Pas de vaccination obligatoire des personnels de santé

de: Communiqué de presse SSP

Le Syndicat des services publics est opposé à une obligation de vaccination ciblant spécifiquement les personnels de la santé. Le SSP, un syndicat «antivaccin»? Pas du tout. Ce qui fâche, c’est qu’on désigne systématiquement les personnels de santé comme le groupe cible sur lequel la grande partie des efforts et des risques sanitaires reposent.

Coup d’oeil dans le rétro
1ère vague COVID-19 : le Conseil fédéral autorisait le personnel hospitalier à travailler au-delà des 50 heures hebdomadaires légales. En même temps, rationnement des masques et du matériel de protection, pas de tests, mais obligation d’aller travailler et de s’exposer à un virus inconnu.
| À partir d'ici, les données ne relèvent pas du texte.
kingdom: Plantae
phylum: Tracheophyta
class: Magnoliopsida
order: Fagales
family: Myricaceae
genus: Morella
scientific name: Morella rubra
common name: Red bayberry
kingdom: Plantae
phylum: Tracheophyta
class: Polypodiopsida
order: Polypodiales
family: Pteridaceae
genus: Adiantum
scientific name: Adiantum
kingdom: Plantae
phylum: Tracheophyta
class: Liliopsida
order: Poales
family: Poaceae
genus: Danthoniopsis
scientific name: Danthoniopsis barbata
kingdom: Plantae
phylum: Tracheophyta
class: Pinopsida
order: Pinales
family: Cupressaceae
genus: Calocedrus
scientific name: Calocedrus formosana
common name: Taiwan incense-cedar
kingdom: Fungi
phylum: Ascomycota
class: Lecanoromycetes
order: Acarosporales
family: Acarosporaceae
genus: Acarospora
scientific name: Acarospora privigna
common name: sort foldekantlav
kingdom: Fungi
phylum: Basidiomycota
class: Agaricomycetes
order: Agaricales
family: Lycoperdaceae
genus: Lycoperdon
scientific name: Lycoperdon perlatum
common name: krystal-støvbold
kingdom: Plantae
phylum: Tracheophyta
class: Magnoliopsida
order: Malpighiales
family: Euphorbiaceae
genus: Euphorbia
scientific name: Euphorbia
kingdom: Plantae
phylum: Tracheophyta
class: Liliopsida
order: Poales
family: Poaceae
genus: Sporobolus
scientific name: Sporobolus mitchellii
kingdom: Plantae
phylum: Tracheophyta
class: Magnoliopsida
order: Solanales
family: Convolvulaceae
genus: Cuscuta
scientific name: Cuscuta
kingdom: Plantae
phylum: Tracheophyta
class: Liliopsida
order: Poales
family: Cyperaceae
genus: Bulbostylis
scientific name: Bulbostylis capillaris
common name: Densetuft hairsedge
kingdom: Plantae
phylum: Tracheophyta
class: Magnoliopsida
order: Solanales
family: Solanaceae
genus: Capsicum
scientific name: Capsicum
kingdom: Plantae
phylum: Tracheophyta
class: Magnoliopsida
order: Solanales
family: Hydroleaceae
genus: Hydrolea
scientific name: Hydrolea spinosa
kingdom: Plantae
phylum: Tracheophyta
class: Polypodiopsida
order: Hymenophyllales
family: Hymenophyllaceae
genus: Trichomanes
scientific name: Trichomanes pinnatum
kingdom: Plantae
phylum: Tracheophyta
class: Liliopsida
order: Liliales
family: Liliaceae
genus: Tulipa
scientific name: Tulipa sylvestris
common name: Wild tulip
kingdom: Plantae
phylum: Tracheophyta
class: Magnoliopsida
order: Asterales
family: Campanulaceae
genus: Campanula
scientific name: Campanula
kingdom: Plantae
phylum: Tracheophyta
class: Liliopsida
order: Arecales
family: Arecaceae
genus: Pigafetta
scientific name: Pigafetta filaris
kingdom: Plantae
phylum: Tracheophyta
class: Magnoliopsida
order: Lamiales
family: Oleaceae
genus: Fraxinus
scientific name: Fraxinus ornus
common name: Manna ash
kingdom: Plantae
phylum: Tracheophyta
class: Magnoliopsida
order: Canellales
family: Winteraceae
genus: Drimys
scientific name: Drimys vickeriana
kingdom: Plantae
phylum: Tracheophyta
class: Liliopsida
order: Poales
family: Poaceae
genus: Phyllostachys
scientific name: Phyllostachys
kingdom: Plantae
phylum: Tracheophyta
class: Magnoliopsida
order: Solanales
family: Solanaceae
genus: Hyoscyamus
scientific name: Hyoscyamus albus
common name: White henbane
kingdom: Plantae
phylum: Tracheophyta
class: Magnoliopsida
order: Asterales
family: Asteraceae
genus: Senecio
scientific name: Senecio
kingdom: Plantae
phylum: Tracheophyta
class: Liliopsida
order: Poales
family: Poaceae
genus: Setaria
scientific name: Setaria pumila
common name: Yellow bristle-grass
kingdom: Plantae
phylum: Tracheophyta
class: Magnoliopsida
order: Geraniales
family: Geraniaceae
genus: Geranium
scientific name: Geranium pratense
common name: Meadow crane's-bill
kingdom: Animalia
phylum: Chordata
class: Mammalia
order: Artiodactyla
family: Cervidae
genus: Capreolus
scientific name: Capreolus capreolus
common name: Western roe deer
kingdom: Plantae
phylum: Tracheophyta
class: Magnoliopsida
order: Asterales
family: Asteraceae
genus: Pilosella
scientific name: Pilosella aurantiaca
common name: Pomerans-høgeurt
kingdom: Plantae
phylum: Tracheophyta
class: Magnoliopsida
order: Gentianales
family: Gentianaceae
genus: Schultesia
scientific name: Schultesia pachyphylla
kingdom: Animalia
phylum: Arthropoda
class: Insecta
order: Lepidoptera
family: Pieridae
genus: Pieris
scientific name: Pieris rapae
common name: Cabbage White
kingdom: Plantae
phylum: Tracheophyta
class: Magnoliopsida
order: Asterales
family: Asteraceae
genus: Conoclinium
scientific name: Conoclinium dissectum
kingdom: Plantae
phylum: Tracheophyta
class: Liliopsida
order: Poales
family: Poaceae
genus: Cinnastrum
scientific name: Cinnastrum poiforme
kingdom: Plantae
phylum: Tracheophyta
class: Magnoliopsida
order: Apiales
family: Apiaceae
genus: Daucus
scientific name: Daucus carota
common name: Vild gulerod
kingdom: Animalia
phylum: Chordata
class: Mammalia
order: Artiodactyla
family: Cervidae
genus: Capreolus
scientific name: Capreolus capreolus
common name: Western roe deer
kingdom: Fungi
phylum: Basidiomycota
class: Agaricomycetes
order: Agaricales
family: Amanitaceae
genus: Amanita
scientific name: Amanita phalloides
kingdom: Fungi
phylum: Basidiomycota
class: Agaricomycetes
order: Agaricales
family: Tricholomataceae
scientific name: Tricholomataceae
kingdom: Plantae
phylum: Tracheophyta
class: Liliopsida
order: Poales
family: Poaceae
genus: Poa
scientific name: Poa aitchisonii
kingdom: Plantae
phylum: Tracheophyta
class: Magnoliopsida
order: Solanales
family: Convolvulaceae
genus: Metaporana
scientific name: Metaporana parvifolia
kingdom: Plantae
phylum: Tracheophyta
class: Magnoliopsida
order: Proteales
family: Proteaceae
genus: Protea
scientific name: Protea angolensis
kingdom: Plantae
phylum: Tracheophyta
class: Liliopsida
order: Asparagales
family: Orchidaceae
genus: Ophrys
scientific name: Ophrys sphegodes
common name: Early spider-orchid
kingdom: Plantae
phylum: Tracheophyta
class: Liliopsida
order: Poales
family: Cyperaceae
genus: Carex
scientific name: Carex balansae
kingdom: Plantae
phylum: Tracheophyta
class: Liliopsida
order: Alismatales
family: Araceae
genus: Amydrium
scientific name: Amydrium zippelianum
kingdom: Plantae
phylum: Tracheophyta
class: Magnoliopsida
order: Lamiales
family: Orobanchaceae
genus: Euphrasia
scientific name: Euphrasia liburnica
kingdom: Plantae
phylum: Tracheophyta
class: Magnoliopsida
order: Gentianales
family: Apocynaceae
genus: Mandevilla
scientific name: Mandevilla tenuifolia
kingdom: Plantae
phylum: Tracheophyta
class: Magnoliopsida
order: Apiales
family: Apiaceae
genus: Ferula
Les personnels considérés comme vulnérables ne pouvaient pas sortir de leur domicile, pour éviter de se contaminer, mais devaient aller travailler (avec des résident-e-s vulnérables)...

2ème vague COVID : les personnels de santé, même positifs devaient aller travailler en cas de besoin, et même les quarantaines obligatoires ne s’appliquaient pas dans tous les cas. Les autorités ont souligné à plusieurs reprises que cela était décidé dans l’intérêt de la population. Faire croire à la population aujourd’hui que ces mêmes personnels sont imprudents, qu’ils seraient réfractaires au vaccin davantage que le reste de la population et qu’ils mettraient en danger leurs patient-e-s est irrespectueux et fallacieux.

Combien d’heures supplémentaires ? Combien de burn-out ? Combien de décès ? Combien de démissions ? Pas de chiffres sérieux malgré nos demandes. Applaudissements et reconnaissance de la part de la population, mais de très rares et minimes récompenses de la part des autorités. Et pas de réponse aux revendications exprimées depuis des années par le personnel, rendues encore plus urgentes par la pandémie : des engagements pour répondre au sous-effectif et permettre au personnel de s’occuper des patient-e-s dans de bonnes conditions et une revalorisation salariale.

Et maintenant le vaccin qui serait rendu obligatoire pour le bien-être des patient-e-s ? Cette argumentation est un leurre. Derrière cette exigence, c’est davantage le risque d’absences maladie des personnels qui est dans le viseur. Les patient-e-s, les résident-e-s seront bien traités et protégés si des moyens sont donnés, si les dotations sont suffisantes, s’il y a assez de temps pour désinfecter les mains, changer de tenue et planifier les soins de manière sécurisée.

Oui, la vaccination fait partie de l’ensemble de mesures de sécurité et de protection, mais elle ne suffit pas à elle seule et elle ne doit pas devenir une mesure de contrainte réservée au personnel de santé.